WHAT THE TASK REQUIRES:
Can you rewrite every listing below as a numbered list of its lines, skipping any blank lines and leaving out the pictures?

----------

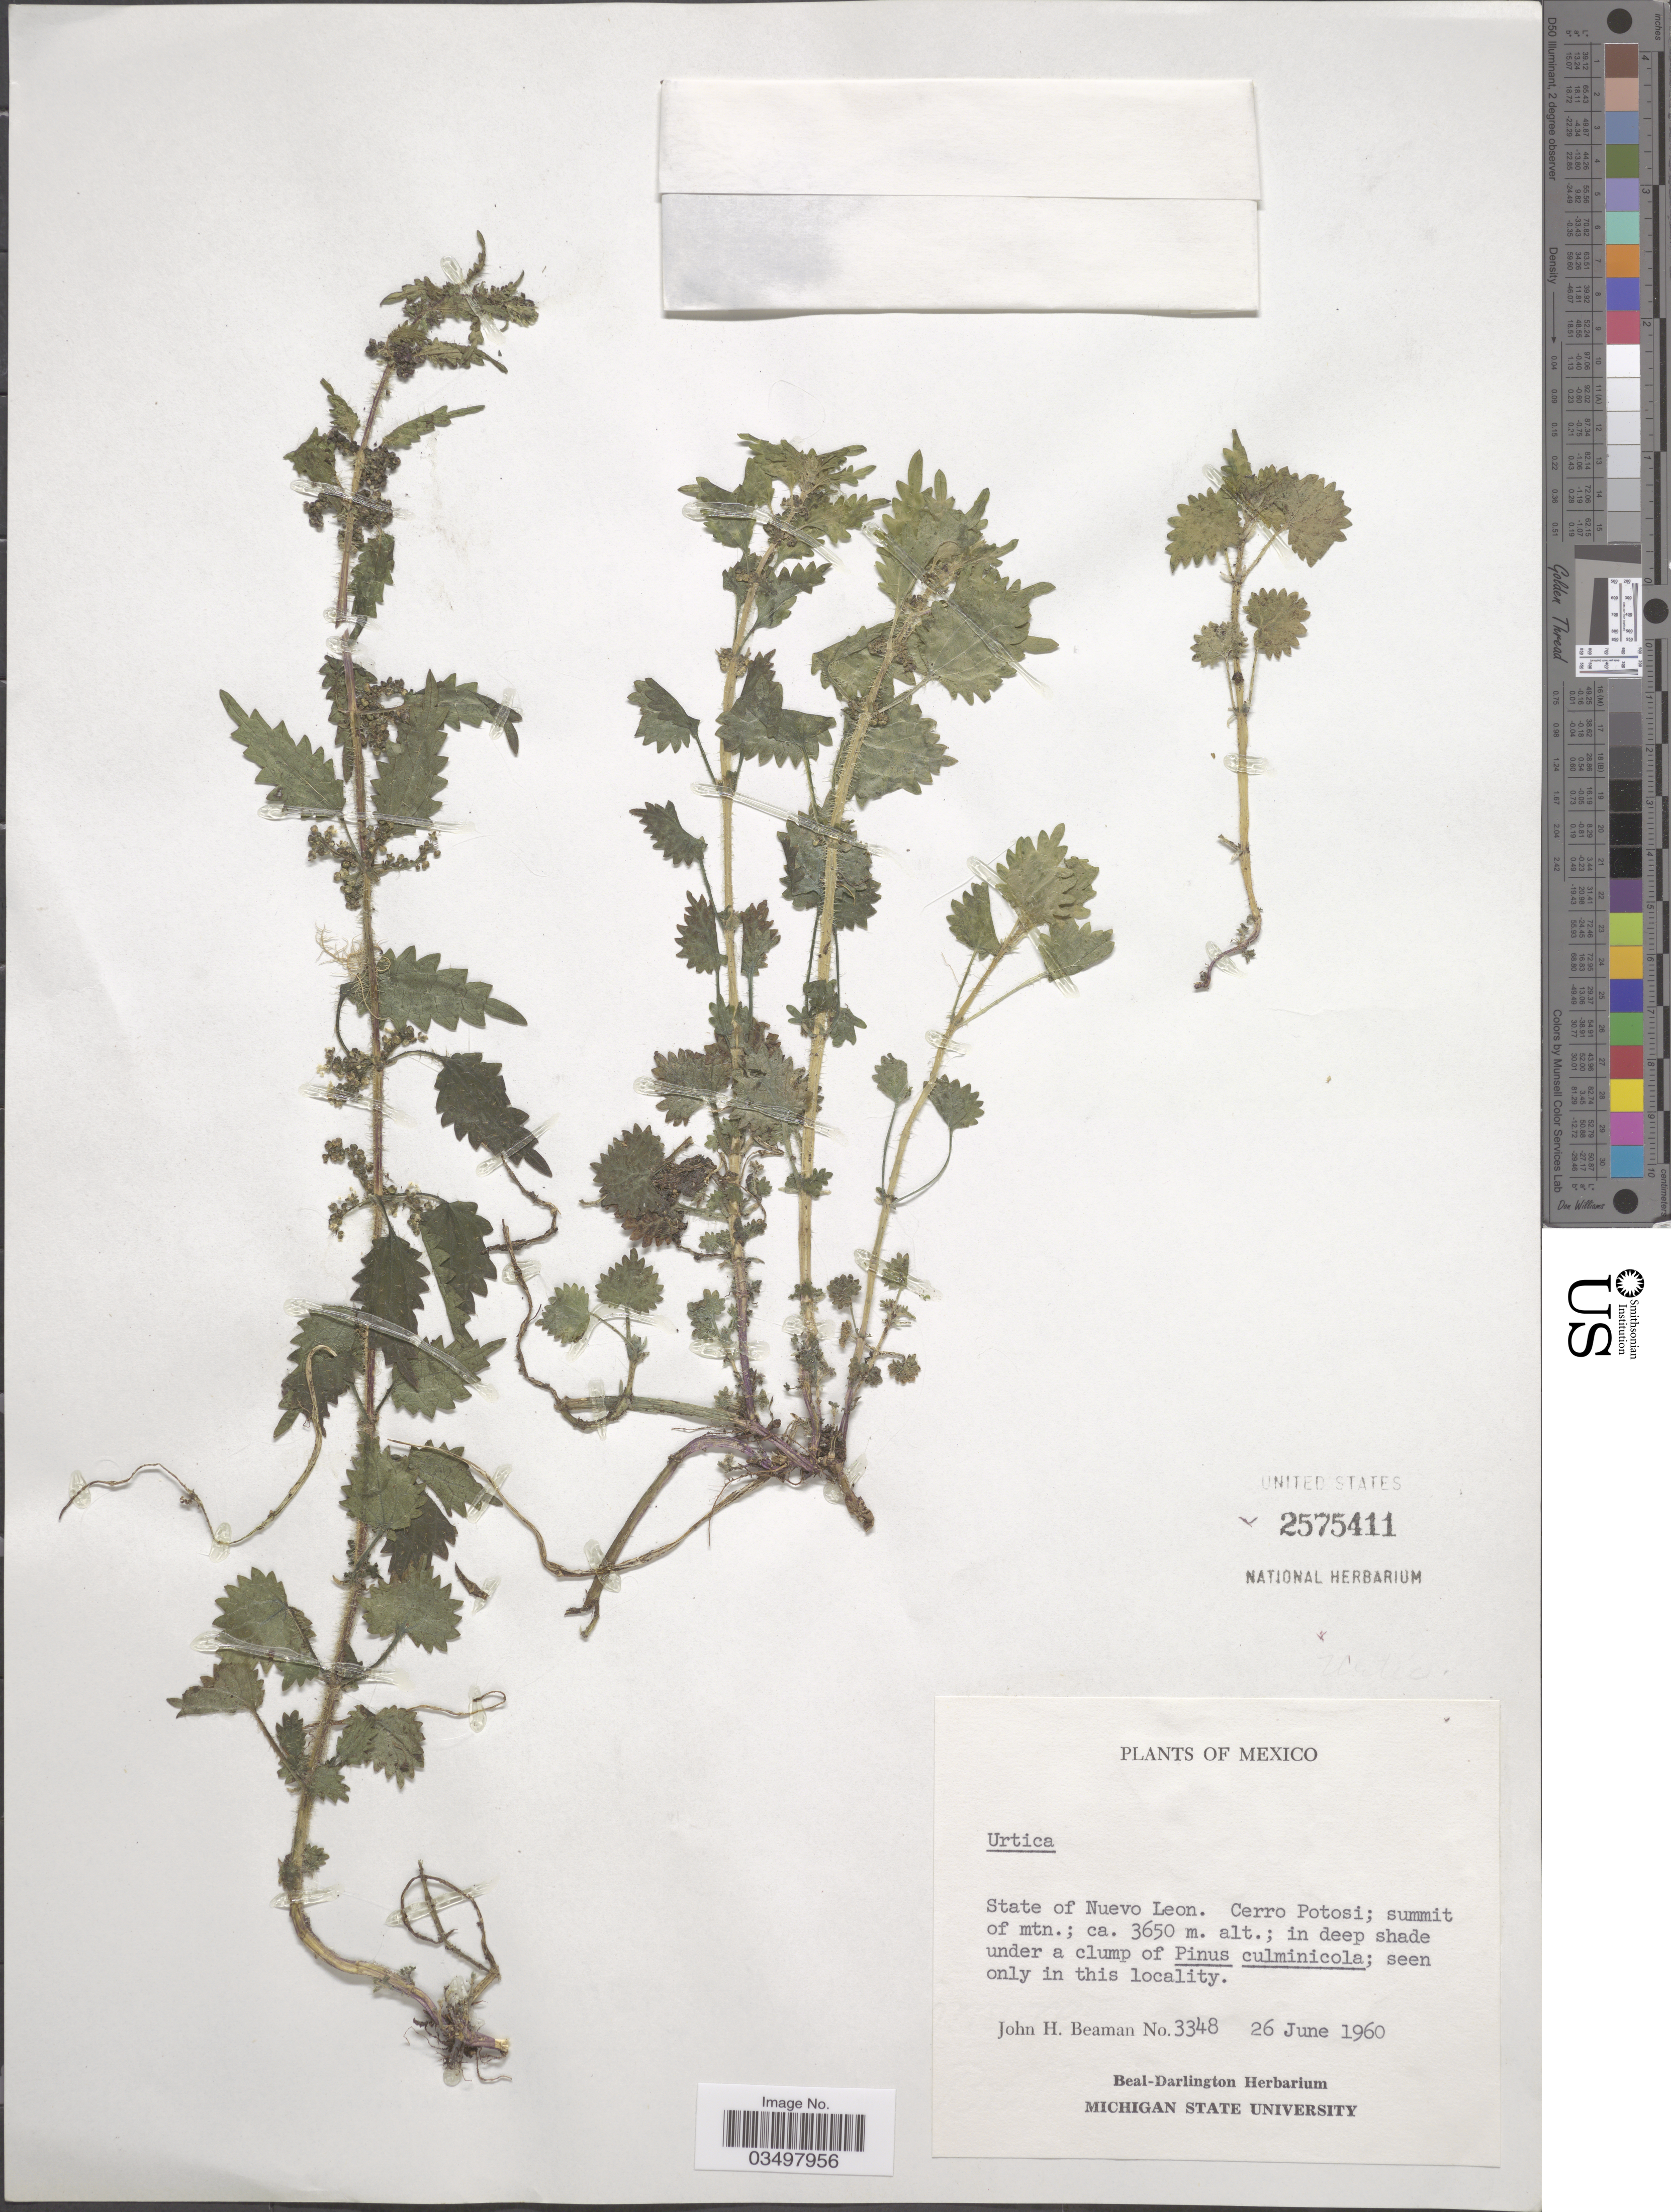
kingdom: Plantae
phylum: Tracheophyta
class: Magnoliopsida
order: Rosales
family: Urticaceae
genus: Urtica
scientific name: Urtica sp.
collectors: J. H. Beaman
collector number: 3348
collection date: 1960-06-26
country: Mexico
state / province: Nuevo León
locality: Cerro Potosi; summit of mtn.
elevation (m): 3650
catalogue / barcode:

----------

SOLUTION TO THIS TASK:
1. kingdom: Plantae
2. phylum: Tracheophyta
3. class: Magnoliopsida
4. order: Rosales
5. family: Urticaceae
6. genus: Urtica
7. scientific name: Urtica sp.
8. collectors: J. H. Beaman
9. collector number: 3348
10. collection date: 1960-06-26
11. country: Mexico
12. state / province: Nuevo León
13. locality: Cerro Potosi; summit of mtn.
14. elevation (m): 3650
15. catalogue / barcode:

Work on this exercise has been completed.